So, how should organisations be looking ahead to solve the network security challenges presented by the ‘new normal’?
Remote-working is the new reality for millions of Brits. With this has come a rapid shift in how organisations need to approach security as workers continue to connect to corporate networks from a growing variety of insecure personal and corporate devices. The challenge is that many current cybersecurity solutions set up in the workplace don’t work from remote locations without substantial changes, preparation and planning. Unfortunately, due to the speed at which the pandemic took hold, organisations have had little time to prepare and plan their cybersecurity strategies for a large-scale remote workforce.
According to recent research, CISOs are defaulting to Virtual Private Networks (VPNs) to deal with a remote workforce that grew from an average of 20 per cent to over 80 per cent in a matter of weeks. Whilst VPNs have been pushed by some as a solution to this challenge, it is becoming increasingly clear that what was initially a ‘temporary’ working from home experiment has become a long-term reality, meaning many IT managers and business leaders need to start thinking about long-term solutions to protect corporate networks.
VPNs work by encrypting a user’s web traffic and sending it through a private connection to the corporate network, allowing employees to access corporate data and applications with some measure of security and privacy.

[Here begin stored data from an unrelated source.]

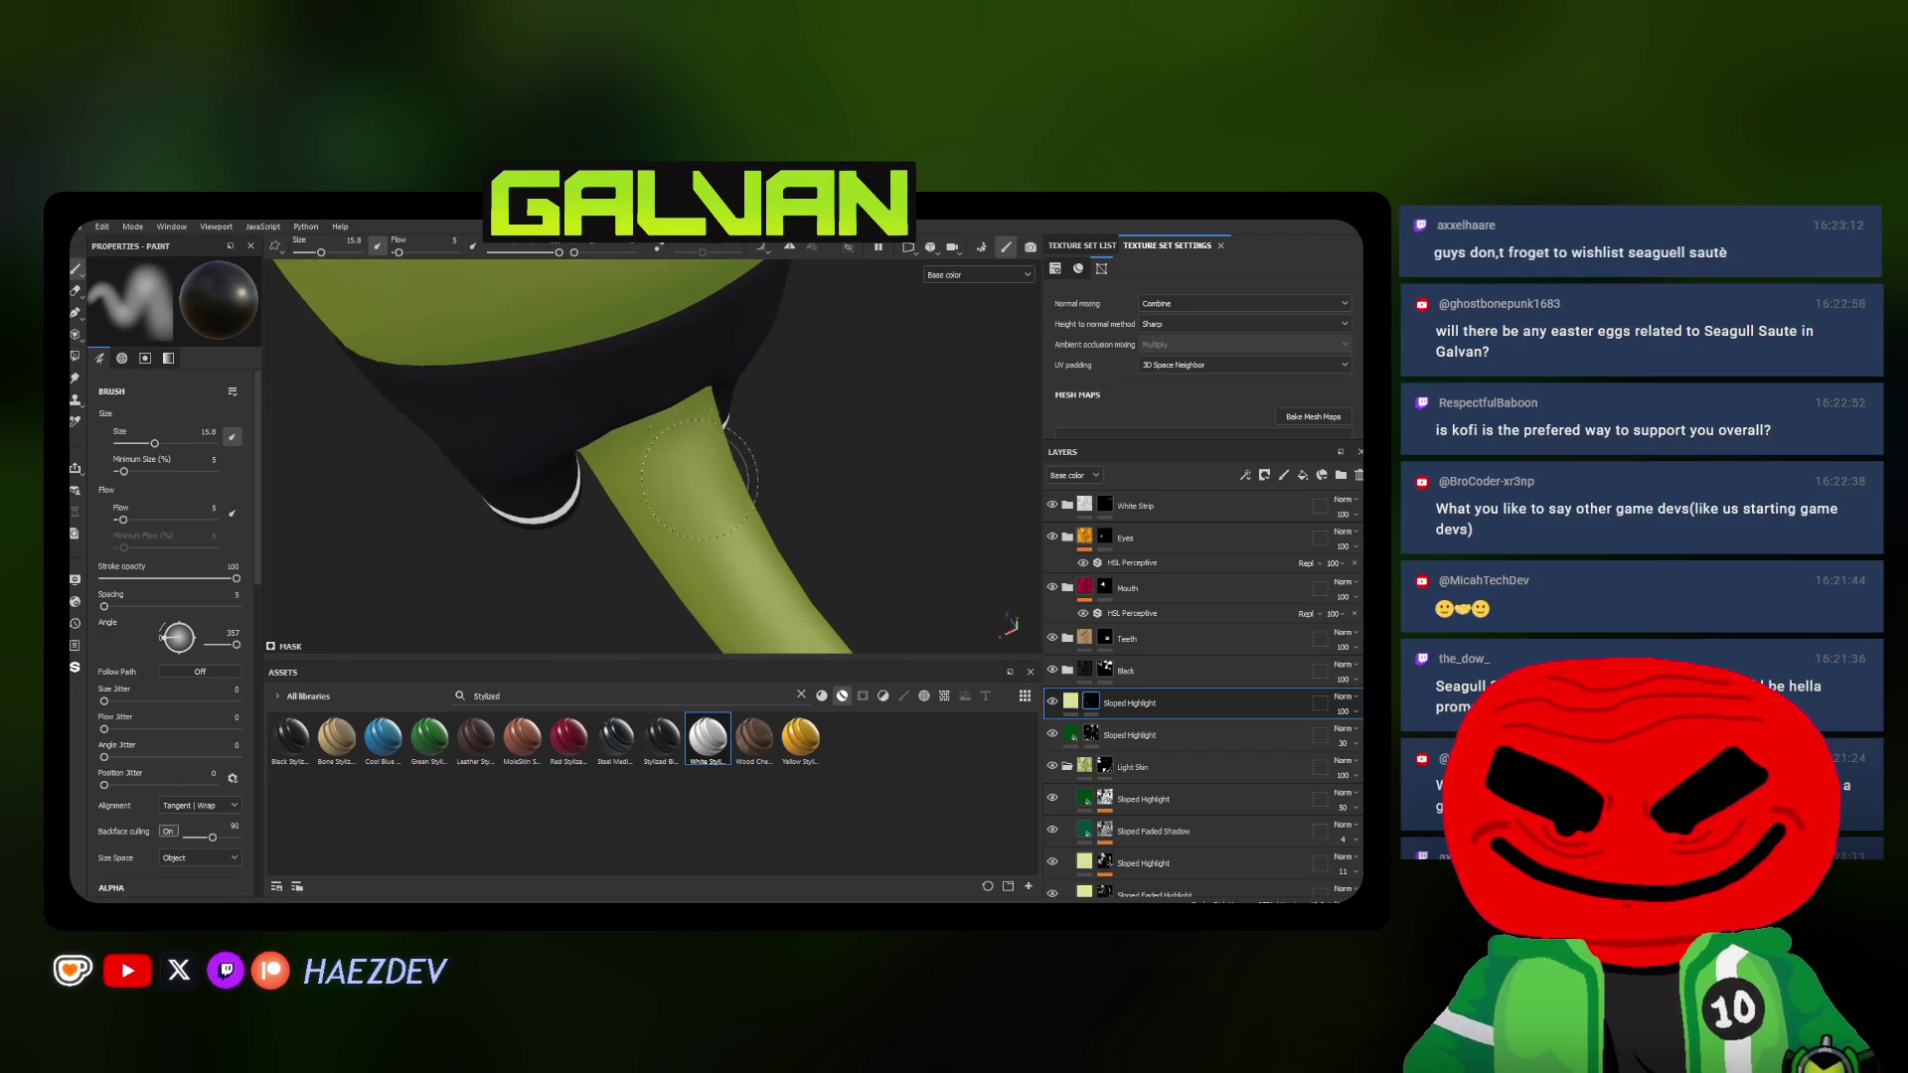
# Resize the brush for the front of the leg with stroke angle 81, checking torso and tail
pyautogui.keyDown('ctrl'); pyautogui.moveTo(683, 455); pyautogui.dragTo(626, 455, button='right'); pyautogui.keyUp('ctrl')
pyautogui.moveTo(683, 455)
pyautogui.keyDown('alt'); pyautogui.mouseDown()
pyautogui.moveTo(670, 499)
pyautogui.moveTo(645, 467)
pyautogui.moveTo(690, 408)
pyautogui.mouseUp(); pyautogui.keyUp('alt')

Figures released by VPN provider NordVPN revealed that global use of its VPN technology had increased by 165 per cent since 11 March. In the UK, usage has grown by 48 per cent.
However, in a joint alert on April 8, CISA and NCSC announced they had observed malicious cyber-actors taking advantage of this mass move to remote-working by exploiting a variety of publicly known vulnerabilities in VPNs and other remote working tools and software.
The security issues of remote-working
A report by Reposify identified a 127 per cent increase in internet-connected Remote Desktop Protocol (RDP) endpoints – which should typically not be internet-facing – due to the surge in remote working. This means there are now more than 4.7 million publicly exposed remote desktop protocols for hackers to exploit.
There is also the increase in cloud usage to consider. A new report from McAfee analysing cloud usage data collected from over 30 million enterprise users between January and April estimates a 50 per cent growth in the adoption of cloud services across all industries. This is even higher in some industries with manufacturing and education seeing spikes of 144 per cent and 114 per cent per cent respectively. In particular, Cisco Webex usage has increased by 600 per cent, Zoom by 350 per cent, Microsoft Teams by 300 per cent and Slack by 200 per cent. Whilst this has been seen by many as a welcomed acceleration towards increased cloud adoption, it does bring with it new security risks. McAfee's data also found traffic from unmanaged devices to enterprise cloud accounts doubled over the same period.
As organisations rush to protect their growing remote workforces, there several considerations to make, not only about the lack of security in place but also how remote-working will change our working behaviours.
Firstly, it is important to consider the risks brought about to corporate networks by insecure consumer Wi-Fi connections, document shares via unapproved cloud folders and home browsers configured with dodgy plug-ins and applications. Secondly, home routers are often insecure and not patched to the security level suggested by their manufacturers, and it won’t be enough to rely on employees to follow best practice here. In addition, when working at home people tend to view personal email and other non-business websites more often than they do at the office, therefore increasing the probability of running into “malvertisements” and other malicious actors that could compromise their devices and eventually the corporate network.
Why VPNs aren’t the one-size-fits-all solution
Whilst many IT leaders have looked to VPNs to solve security issues that have arisen due to remote-working, many do not provide the level of security needed for today’s threat landscape.
Due to the proliferation of cloud-based applications like Office 365 and Google Drive, it is increasingly uncommon for organisations to rely solely on corporate resources that are reached via VPN-based access. Instead, VPNs are often used to access only a small portion of internal server-side platforms, leaving remote users exposed to threats when using cloud-based applications.
In addition, because VPNs are considered 24/7 infrastructure, organisations are less likely to keep on top of the latest patches, leaving many networks wide open to attacks. A prime example of this was when Elexon, a middleman in the UK power grid network, confirmed in May that they had fallen victim to a suspected ransomware attack. It was reported that Elexon had been running an outdated version of an enterprise VPN service despite warnings earlier this year that hackers were targeting a long-known bug in its code.
To make matters even worse, most VPNs charge by the user, which means many organisations have a limited number of VPN connections available to staff and any additional employees are therefore accessing corporate data from unprotected networks.
Long term strategies to protect the corporate network
In this environment, one of the best and most cost-effective ways organisations can secure such a large-scale remote workforce is by using Domain Name Servers (DNS) as the first line of defence. Every connection to the internet goes through DNS—those working from home are typically using either public DNS or DNS provided by their internet service provider.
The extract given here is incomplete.